大学を卒業し、社会に出て実際に設計に携わるようになって間もない頃の思い出です。
当時、私は渡辺明さんの事務所で日夜図面と現場に明け暮れる日々を送っていました。
打ち放しの小さな住宅を設計していて、卒業したばかりですから、とにかく無我夢中で取り組んでいたのを思い出します。
知っての通り、打ち放しの建築というのは、後処理というのはできません。
設備にしろ、建具にしろ、すべてが型枠を建てる以前、コンクリートを打設する以前に決めておかなければなりません。
思い出すのは、照明のダウンライトとコンセント。
位置を決めさえすれば、あとは現場で確認するだけ。
しかし、事はそう簡単ではないのです。
ダウンライトのフェースプレートの厚みは約5mm、コンセントのプレートの厚みは約7mmあります。
通常そのままつければ、壁面や天井面からこの厚み分出てしまうことになります。それでは、打ち放しのコンクリート壁に出っ張ってしまう。
それが嫌なので、どうするかと言うと、全てのコンセント、スイッチ、照明のフェイスプレートの厚み分コンクリートの面を凹ませる必要があります。
実際大変なことは、現場をイメージしてみるとわかるでしょう。
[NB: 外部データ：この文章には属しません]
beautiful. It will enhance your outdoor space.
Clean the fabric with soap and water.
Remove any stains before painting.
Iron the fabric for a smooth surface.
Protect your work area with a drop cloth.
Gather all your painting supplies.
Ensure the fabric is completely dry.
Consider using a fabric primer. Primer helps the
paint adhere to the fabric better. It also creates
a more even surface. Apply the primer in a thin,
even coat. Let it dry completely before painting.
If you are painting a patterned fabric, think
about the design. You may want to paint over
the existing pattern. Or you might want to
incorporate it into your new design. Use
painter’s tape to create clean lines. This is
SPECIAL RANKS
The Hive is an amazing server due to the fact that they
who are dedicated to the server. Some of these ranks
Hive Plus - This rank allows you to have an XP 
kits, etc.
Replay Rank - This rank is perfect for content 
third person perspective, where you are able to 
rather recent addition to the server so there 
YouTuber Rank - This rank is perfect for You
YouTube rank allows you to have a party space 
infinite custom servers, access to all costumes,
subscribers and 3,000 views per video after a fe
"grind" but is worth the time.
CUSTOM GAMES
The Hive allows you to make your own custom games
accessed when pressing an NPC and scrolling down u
ごまかしのきかない厳しい現場になります。
コンクリートの面に異質の物を決して出さないという、細部への思いがあるわけです。
一般の人から見れば、気にもとめられないことに思えますが、ここに造り込みにかける強い思いが存在します。
そうしてできた空間は、見事なまでの空気の質をつくりだすのです。
確か、出江寛さんだったと記憶していますが、和室のコンセントを取り付けるのに、プレートすら取り払ってしまって、コンセント部分だけをのこして、すべて土壁で塗り込んでしまったのを見たことがあります。
和室の土壁に、コンセントプレートは許せない。
情緒も風情もたった一つのコンセントで台無しになってしまう。
そういう徹底した思いがあったに違いないのです。
こんな思いを持つのは、建築家くらいだろうと思っていたのですが、30年ぶりに谷崎潤一郎の「陰翳礼賛」を再び読んで見たら、そういう感性は、建築家だけではないと。
むしろ、今つくられている建築、とくに住宅に忘れられてしまった思いではないかと感じるのです。